-- GIVEN ENTRIES --

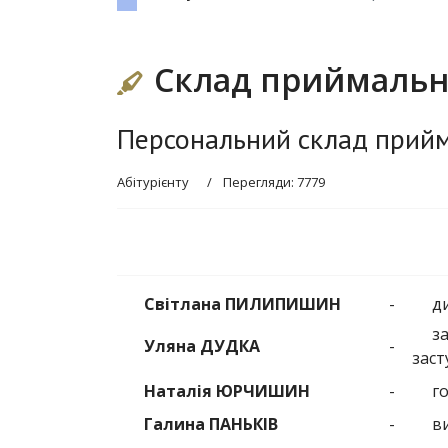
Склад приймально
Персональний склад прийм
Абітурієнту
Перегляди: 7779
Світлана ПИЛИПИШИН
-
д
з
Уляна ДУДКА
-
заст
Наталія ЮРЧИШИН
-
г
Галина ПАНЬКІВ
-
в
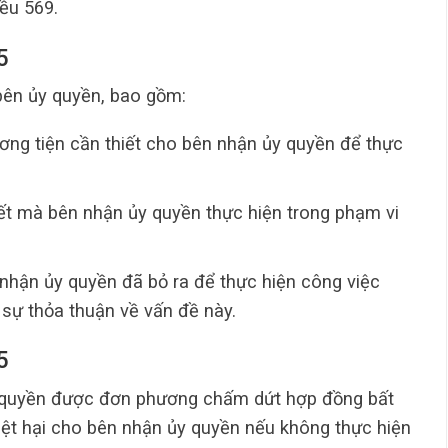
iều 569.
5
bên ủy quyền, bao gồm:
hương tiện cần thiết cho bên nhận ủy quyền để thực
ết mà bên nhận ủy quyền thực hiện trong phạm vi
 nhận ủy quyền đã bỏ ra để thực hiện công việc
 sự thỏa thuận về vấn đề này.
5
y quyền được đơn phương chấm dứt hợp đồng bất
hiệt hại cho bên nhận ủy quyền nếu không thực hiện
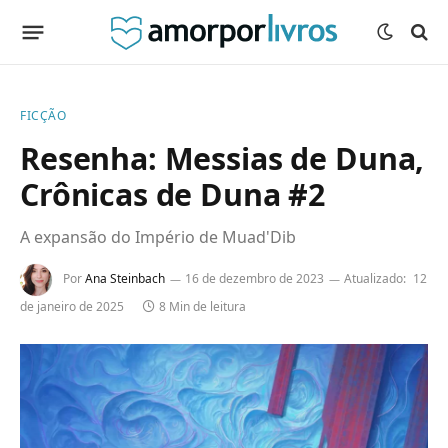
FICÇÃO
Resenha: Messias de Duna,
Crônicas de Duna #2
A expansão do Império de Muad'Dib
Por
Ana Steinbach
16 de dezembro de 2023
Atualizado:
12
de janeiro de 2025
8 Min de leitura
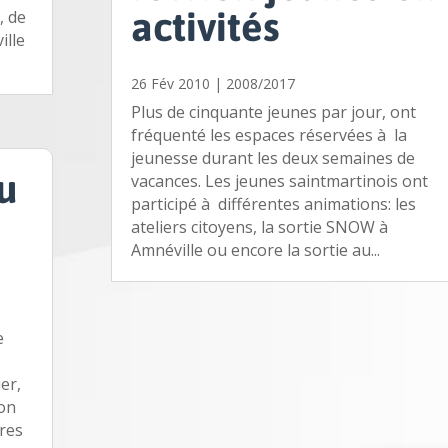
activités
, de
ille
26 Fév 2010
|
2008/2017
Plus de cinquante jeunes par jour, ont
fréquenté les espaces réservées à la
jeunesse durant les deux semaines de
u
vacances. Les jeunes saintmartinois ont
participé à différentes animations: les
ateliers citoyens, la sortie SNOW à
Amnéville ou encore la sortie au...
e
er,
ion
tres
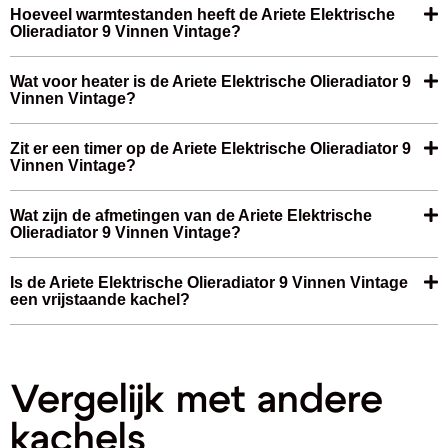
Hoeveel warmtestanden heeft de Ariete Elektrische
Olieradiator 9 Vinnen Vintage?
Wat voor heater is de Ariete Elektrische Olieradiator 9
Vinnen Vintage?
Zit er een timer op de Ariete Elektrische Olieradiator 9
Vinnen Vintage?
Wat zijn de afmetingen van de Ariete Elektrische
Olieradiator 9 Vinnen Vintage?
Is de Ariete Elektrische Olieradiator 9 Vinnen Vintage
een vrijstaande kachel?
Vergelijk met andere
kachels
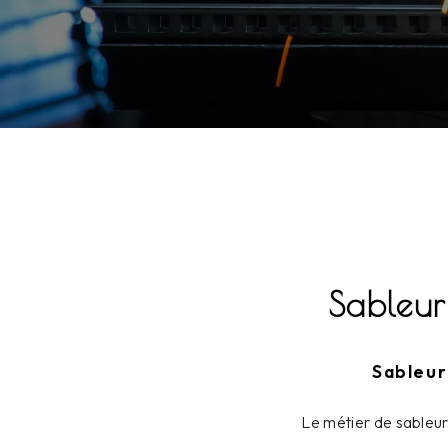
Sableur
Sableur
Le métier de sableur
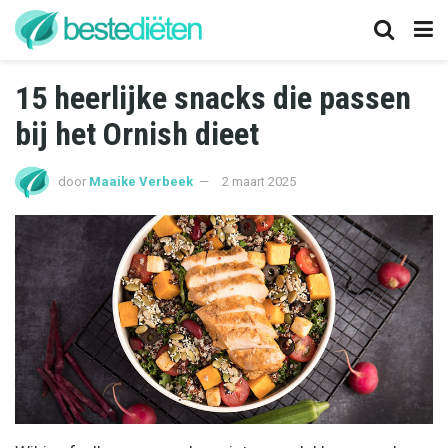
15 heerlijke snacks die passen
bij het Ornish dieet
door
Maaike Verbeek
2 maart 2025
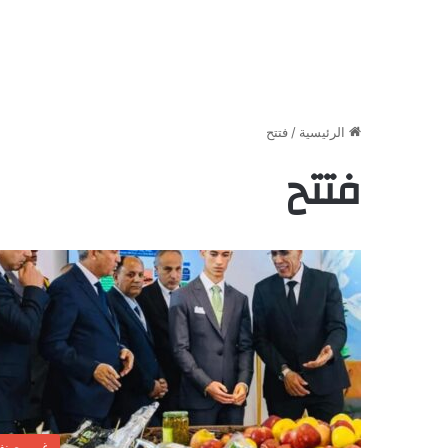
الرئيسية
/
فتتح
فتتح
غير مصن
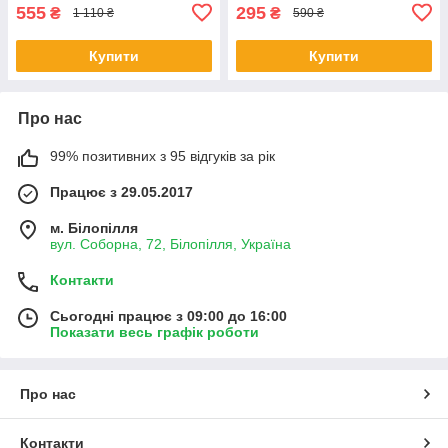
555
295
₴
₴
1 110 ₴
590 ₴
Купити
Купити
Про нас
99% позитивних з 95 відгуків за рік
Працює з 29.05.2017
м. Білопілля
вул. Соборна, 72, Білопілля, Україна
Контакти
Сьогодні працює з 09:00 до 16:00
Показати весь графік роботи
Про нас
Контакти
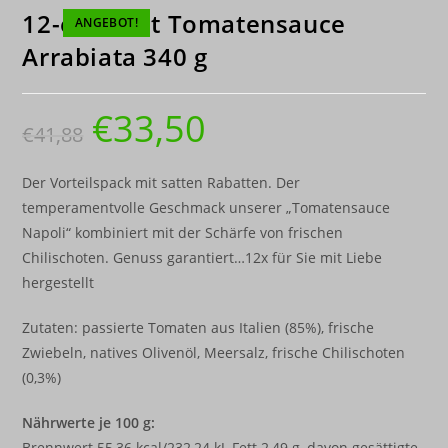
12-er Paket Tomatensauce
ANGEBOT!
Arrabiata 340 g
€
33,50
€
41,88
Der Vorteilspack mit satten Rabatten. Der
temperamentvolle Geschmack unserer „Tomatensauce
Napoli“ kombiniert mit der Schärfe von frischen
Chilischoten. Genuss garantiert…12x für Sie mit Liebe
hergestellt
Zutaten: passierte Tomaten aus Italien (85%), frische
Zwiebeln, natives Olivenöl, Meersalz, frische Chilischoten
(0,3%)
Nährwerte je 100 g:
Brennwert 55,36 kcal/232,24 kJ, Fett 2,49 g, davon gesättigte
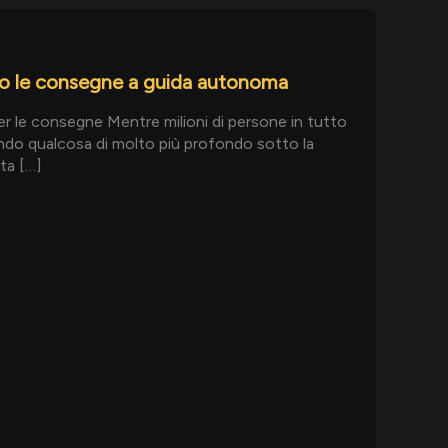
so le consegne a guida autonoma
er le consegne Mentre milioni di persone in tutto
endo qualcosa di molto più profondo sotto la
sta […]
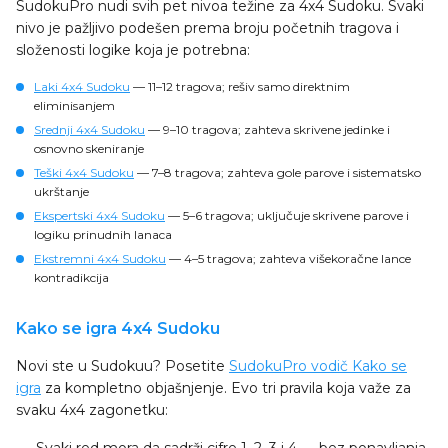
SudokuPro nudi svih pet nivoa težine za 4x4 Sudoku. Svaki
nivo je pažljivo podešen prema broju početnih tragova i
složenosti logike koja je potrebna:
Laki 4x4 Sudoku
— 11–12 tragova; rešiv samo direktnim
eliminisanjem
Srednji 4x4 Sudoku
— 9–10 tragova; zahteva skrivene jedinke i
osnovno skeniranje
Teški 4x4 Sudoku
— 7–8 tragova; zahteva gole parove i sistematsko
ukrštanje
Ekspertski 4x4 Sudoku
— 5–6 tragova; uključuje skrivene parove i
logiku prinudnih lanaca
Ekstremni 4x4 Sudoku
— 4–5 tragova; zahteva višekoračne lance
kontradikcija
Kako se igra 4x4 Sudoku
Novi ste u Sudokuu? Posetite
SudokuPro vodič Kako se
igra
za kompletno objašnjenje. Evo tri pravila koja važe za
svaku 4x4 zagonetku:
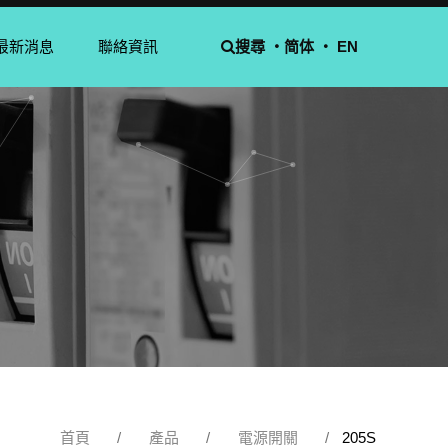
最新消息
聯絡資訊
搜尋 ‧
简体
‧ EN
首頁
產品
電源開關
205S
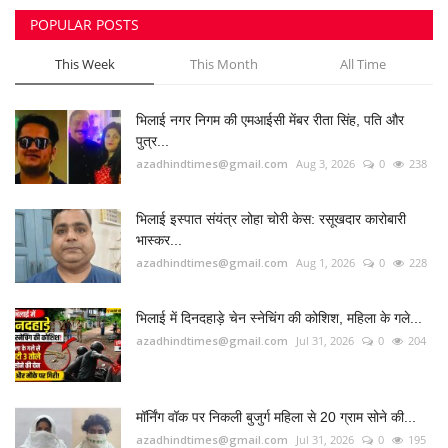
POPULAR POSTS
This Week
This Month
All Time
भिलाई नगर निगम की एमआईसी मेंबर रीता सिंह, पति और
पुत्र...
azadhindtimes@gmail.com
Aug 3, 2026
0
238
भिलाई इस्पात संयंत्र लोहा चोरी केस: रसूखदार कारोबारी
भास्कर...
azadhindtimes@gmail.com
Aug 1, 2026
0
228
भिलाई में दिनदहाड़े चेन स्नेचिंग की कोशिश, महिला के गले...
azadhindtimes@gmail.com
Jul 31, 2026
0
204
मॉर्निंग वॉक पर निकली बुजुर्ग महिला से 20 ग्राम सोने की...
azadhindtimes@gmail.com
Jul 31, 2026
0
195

-- WORK REQUEST --
Provide a precise transcription of the listing, excluding each picture.

-- RESPONSE --
Склад приймально
Персональний склад прийм
Абітурієнту
Перегляди: 7779
Світлана ПИЛИПИШИН
-
д
з
Уляна ДУДКА
-
заст
Наталія ЮРЧИШИН
-
г
Галина ПАНЬКІВ
-
в
iều 569.
5
bên ủy quyền, bao gồm:
hương tiện cần thiết cho bên nhận ủy quyền để thực
ết mà bên nhận ủy quyền thực hiện trong phạm vi
 nhận ủy quyền đã bỏ ra để thực hiện công việc
 sự thỏa thuận về vấn đề này.
5
y quyền được đơn phương chấm dứt hợp đồng bất
hiệt hại cho bên nhận ủy quyền nếu không thực hiện
FICÇÃO
Resenha: Messias de Duna,
Crônicas de Duna #2
A expansão do Império de Muad'Dib
Por
Ana Steinbach
16 de dezembro de 2023
Atualizado:
12
de janeiro de 2025
8 Min de leitura
activités
, de
ille
26 Fév 2010
|
2008/2017
Plus de cinquante jeunes par jour, ont
fréquenté les espaces réservées à la
jeunesse durant les deux semaines de
u
vacances. Les jeunes saintmartinois ont
participé à différentes animations: les
ateliers citoyens, la sortie SNOW à
Amnéville ou encore la sortie au...
e
er,
ion
tres
Hoeveel warmtestanden heeft de Ariete Elektrische
Olieradiator 9 Vinnen Vintage?
Wat voor heater is de Ariete Elektrische Olieradiator 9
Vinnen Vintage?
Zit er een timer op de Ariete Elektrische Olieradiator 9
Vinnen Vintage?
Wat zijn de afmetingen van de Ariete Elektrische
Olieradiator 9 Vinnen Vintage?
Is de Ariete Elektrische Olieradiator 9 Vinnen Vintage
een vrijstaande kachel?
Vergelijk met andere
kachels
Sableur
Sableur
Le métier de sableur
15 heerlijke snacks die passen
bij het Ornish dieet
door
Maaike Verbeek
2 maart 2025
الرئيسية
/
فتتح
فتتح
غير مصن
555
295
₴
₴
1 110 ₴
590 ₴
Купити
Купити
Про нас
99% позитивних з 95 відгуків за рік
Працює з 29.05.2017
м. Білопілля
вул. Соборна, 72, Білопілля, Україна
Контакти
Сьогодні працює з 09:00 до 16:00
Показати весь графік роботи
Про нас
Контакти
12-er Paket Tomatensauce
ANGEBOT!
Arrabiata 340 g
€
33,50
€
41,88
Der Vorteilspack mit satten Rabatten. Der
temperamentvolle Geschmack unserer „Tomatensauce
Napoli“ kombiniert mit der Schärfe von frischen
Chilischoten. Genuss garantiert…12x für Sie mit Liebe
hergestellt
Zutaten: passierte Tomaten aus Italien (85%), frische
Zwiebeln, natives Olivenöl, Meersalz, frische Chilischoten
(0,3%)
Nährwerte je 100 g:
Brennwert 55,36 kcal/232,24 kJ, Fett 2,49 g, davon gesättigte
so le consegne a guida autonoma
er le consegne Mentre milioni di persone in tutto
endo qualcosa di molto più profondo sotto la
sta […]
SudokuPro nudi svih pet nivoa težine za 4x4 Sudoku. Svaki
nivo je pažljivo podešen prema broju početnih tragova i
složenosti logike koja je potrebna:
Laki 4x4 Sudoku
— 11–12 tragova; rešiv samo direktnim
eliminisanjem
Srednji 4x4 Sudoku
— 9–10 tragova; zahteva skrivene jedinke i
osnovno skeniranje
Teški 4x4 Sudoku
— 7–8 tragova; zahteva gole parove i sistematsko
ukrštanje
Ekspertski 4x4 Sudoku
— 5–6 tragova; uključuje skrivene parove i
logiku prinudnih lanaca
Ekstremni 4x4 Sudoku
— 4–5 tragova; zahteva višekoračne lance
kontradikcija
Kako se igra 4x4 Sudoku
Novi ste u Sudokuu? Posetite
SudokuPro vodič Kako se
igra
za kompletno objašnjenje. Evo tri pravila koja važe za
svaku 4x4 zagonetku:
最新消息
聯絡資訊
搜尋 ‧
简体
‧ EN
首頁
產品
電源開關
205S
POPULAR POSTS
This Week
This Month
All Time
भिलाई नगर निगम की एमआईसी मेंबर रीता सिंह, पति और
पुत्र...
azadhindtimes@gmail.com
Aug 3, 2026
0
238
भिलाई इस्पात संयंत्र लोहा चोरी केस: रसूखदार कारोबारी
भास्कर...
azadhindtimes@gmail.com
Aug 1, 2026
0
228
भिलाई में दिनदहाड़े चेन स्नेचिंग की कोशिश, महिला के गले...
azadhindtimes@gmail.com
Jul 31, 2026
0
204
मॉर्निंग वॉक पर निकली बुजुर्ग महिला से 20 ग्राम सोने की...
azadhindtimes@gmail.com
Jul 31, 2026
0
195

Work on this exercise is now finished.